[EXERCISE DIRECTIONS]: Please take the lines from the one holding "26: (151, 51, 1.71)" through the one holding "55: (225, 139, 1.68)" in the data below and copy them exactly.

[DATA FOR THIS TASK]:
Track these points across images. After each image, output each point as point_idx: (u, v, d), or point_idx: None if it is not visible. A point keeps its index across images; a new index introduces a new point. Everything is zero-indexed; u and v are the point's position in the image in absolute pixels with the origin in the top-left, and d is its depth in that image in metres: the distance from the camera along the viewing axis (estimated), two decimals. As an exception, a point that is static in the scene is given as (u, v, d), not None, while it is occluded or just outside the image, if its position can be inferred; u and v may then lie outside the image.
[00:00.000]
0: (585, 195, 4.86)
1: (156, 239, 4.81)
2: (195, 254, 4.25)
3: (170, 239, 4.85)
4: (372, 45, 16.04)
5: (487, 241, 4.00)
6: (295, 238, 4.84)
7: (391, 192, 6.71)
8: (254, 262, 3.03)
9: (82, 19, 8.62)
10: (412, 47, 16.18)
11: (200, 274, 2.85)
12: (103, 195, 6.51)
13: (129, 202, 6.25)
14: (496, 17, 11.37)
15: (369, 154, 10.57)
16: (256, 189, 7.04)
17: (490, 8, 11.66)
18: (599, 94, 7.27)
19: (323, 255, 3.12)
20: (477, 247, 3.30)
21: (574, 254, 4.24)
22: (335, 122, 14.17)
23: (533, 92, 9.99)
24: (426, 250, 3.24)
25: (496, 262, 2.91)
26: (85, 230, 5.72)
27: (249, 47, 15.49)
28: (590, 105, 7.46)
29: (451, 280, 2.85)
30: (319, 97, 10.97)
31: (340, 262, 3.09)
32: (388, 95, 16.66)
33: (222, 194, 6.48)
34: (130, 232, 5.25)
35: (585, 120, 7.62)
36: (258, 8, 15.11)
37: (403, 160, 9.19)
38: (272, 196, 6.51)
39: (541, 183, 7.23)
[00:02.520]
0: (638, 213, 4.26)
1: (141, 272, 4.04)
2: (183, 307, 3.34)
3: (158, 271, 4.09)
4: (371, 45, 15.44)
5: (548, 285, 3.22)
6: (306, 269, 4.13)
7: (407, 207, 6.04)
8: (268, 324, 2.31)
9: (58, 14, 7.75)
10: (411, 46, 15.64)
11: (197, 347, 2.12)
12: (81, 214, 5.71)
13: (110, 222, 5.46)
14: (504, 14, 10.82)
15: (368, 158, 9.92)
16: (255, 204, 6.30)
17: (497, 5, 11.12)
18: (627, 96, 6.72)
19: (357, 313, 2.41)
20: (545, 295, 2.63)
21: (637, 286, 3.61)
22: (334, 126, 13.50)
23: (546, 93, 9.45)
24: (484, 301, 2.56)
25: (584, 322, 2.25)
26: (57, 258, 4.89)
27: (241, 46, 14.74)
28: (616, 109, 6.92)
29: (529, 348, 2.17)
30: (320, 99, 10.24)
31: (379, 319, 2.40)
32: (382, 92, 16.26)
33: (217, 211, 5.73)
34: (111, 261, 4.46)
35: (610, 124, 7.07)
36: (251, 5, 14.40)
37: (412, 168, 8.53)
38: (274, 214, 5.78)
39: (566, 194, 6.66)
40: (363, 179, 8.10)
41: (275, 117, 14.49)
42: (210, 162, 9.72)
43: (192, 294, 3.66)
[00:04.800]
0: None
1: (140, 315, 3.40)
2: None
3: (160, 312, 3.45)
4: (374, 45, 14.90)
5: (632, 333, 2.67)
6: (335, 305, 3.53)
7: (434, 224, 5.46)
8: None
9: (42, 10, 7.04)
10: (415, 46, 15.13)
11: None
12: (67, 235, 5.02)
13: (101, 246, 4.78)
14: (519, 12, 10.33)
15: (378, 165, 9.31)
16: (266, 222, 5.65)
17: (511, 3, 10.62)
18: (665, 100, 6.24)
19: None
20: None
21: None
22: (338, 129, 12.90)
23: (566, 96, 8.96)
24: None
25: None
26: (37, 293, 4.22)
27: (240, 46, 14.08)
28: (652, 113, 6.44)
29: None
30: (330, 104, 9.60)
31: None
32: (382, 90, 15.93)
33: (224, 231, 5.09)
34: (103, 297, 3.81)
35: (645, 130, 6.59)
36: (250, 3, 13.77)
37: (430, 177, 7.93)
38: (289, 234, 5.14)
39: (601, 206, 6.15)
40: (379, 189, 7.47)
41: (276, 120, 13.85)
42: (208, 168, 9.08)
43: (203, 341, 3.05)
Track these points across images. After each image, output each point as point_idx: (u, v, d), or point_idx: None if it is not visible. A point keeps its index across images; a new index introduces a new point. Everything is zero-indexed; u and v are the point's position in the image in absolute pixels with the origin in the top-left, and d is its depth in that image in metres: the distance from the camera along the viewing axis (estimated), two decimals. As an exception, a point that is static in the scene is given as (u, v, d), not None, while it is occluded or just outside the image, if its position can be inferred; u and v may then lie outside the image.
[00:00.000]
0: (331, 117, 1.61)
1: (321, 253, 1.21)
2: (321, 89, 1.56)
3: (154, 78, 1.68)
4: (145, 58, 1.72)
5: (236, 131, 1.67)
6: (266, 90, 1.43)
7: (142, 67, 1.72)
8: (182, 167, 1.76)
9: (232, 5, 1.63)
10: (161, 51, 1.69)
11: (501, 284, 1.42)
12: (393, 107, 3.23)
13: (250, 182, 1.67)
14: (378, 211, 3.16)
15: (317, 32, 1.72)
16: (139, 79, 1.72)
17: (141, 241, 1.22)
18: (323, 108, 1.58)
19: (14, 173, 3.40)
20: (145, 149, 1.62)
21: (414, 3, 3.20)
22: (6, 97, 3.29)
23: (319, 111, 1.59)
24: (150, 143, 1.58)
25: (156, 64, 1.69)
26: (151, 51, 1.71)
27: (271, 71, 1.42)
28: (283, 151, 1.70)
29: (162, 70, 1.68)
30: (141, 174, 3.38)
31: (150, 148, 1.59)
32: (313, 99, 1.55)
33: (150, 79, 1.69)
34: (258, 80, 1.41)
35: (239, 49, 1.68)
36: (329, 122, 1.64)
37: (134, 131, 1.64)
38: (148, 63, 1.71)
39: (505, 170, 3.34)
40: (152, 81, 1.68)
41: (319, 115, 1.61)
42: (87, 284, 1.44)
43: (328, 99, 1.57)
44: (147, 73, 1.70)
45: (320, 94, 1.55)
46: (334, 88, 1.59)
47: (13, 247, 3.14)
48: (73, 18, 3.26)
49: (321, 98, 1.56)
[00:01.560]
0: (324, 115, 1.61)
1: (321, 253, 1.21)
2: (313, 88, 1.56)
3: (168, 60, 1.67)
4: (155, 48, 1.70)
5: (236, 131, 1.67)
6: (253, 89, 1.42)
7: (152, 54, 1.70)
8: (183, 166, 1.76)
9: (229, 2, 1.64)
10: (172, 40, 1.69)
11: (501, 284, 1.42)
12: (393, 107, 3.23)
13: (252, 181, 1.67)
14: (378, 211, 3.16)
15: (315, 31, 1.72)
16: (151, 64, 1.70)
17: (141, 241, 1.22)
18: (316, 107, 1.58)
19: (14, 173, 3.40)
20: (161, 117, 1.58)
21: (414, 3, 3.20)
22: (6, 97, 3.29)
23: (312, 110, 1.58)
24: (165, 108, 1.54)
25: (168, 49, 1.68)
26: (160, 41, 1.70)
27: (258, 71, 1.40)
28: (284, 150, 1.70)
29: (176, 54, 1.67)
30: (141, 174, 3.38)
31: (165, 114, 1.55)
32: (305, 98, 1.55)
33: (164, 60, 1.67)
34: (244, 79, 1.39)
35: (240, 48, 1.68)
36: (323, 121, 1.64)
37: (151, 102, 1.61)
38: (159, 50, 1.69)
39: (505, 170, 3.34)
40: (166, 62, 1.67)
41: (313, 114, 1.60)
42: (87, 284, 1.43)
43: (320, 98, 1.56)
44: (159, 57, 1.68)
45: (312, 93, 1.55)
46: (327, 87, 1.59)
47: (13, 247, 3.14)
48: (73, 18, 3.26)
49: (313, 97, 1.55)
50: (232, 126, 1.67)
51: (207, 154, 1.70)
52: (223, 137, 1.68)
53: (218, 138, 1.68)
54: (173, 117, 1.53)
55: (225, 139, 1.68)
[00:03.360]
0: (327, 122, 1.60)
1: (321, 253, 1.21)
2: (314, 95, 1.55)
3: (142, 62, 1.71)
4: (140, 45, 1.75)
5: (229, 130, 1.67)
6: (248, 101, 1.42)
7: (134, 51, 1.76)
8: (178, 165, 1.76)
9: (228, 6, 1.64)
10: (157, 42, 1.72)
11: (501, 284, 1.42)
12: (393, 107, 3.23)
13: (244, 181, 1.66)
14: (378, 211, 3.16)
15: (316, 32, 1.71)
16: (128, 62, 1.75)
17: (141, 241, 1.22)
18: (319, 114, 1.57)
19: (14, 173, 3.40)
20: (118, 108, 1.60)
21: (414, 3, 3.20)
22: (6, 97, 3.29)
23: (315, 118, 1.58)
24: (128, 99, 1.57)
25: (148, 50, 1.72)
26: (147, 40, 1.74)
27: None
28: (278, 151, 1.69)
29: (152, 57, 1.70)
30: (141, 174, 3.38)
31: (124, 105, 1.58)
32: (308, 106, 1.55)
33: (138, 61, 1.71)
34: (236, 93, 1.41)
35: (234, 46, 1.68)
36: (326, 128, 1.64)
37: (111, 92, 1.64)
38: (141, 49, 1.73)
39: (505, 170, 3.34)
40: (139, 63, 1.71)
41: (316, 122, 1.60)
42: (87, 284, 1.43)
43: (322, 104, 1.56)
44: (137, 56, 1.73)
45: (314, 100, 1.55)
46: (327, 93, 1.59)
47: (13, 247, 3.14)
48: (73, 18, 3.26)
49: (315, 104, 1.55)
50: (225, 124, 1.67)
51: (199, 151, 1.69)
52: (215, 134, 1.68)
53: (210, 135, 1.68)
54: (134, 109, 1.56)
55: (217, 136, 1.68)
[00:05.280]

[EXERCISE RESULT]:
26: (151, 51, 1.71)
27: (271, 71, 1.42)
28: (283, 151, 1.70)
29: (162, 70, 1.68)
30: (141, 174, 3.38)
31: (150, 148, 1.59)
32: (313, 99, 1.55)
33: (150, 79, 1.69)
34: (258, 80, 1.41)
35: (239, 49, 1.68)
36: (329, 122, 1.64)
37: (134, 131, 1.64)
38: (148, 63, 1.71)
39: (505, 170, 3.34)
40: (152, 81, 1.68)
41: (319, 115, 1.61)
42: (87, 284, 1.44)
43: (328, 99, 1.57)
44: (147, 73, 1.70)
45: (320, 94, 1.55)
46: (334, 88, 1.59)
47: (13, 247, 3.14)
48: (73, 18, 3.26)
49: (321, 98, 1.56)
[00:01.560]
0: (324, 115, 1.61)
1: (321, 253, 1.21)
2: (313, 88, 1.56)
3: (168, 60, 1.67)
4: (155, 48, 1.70)
5: (236, 131, 1.67)
6: (253, 89, 1.42)
7: (152, 54, 1.70)
8: (183, 166, 1.76)
9: (229, 2, 1.64)
10: (172, 40, 1.69)
11: (501, 284, 1.42)
12: (393, 107, 3.23)
13: (252, 181, 1.67)
14: (378, 211, 3.16)
15: (315, 31, 1.72)
16: (151, 64, 1.70)
17: (141, 241, 1.22)
18: (316, 107, 1.58)
19: (14, 173, 3.40)
20: (161, 117, 1.58)
21: (414, 3, 3.20)
22: (6, 97, 3.29)
23: (312, 110, 1.58)
24: (165, 108, 1.54)
25: (168, 49, 1.68)
26: (160, 41, 1.70)
27: (258, 71, 1.40)
28: (284, 150, 1.70)
29: (176, 54, 1.67)
30: (141, 174, 3.38)
31: (165, 114, 1.55)
32: (305, 98, 1.55)
33: (164, 60, 1.67)
34: (244, 79, 1.39)
35: (240, 48, 1.68)
36: (323, 121, 1.64)
37: (151, 102, 1.61)
38: (159, 50, 1.69)
39: (505, 170, 3.34)
40: (166, 62, 1.67)
41: (313, 114, 1.60)
42: (87, 284, 1.43)
43: (320, 98, 1.56)
44: (159, 57, 1.68)
45: (312, 93, 1.55)
46: (327, 87, 1.59)
47: (13, 247, 3.14)
48: (73, 18, 3.26)
49: (313, 97, 1.55)
50: (232, 126, 1.67)
51: (207, 154, 1.70)
52: (223, 137, 1.68)
53: (218, 138, 1.68)
54: (173, 117, 1.53)
55: (225, 139, 1.68)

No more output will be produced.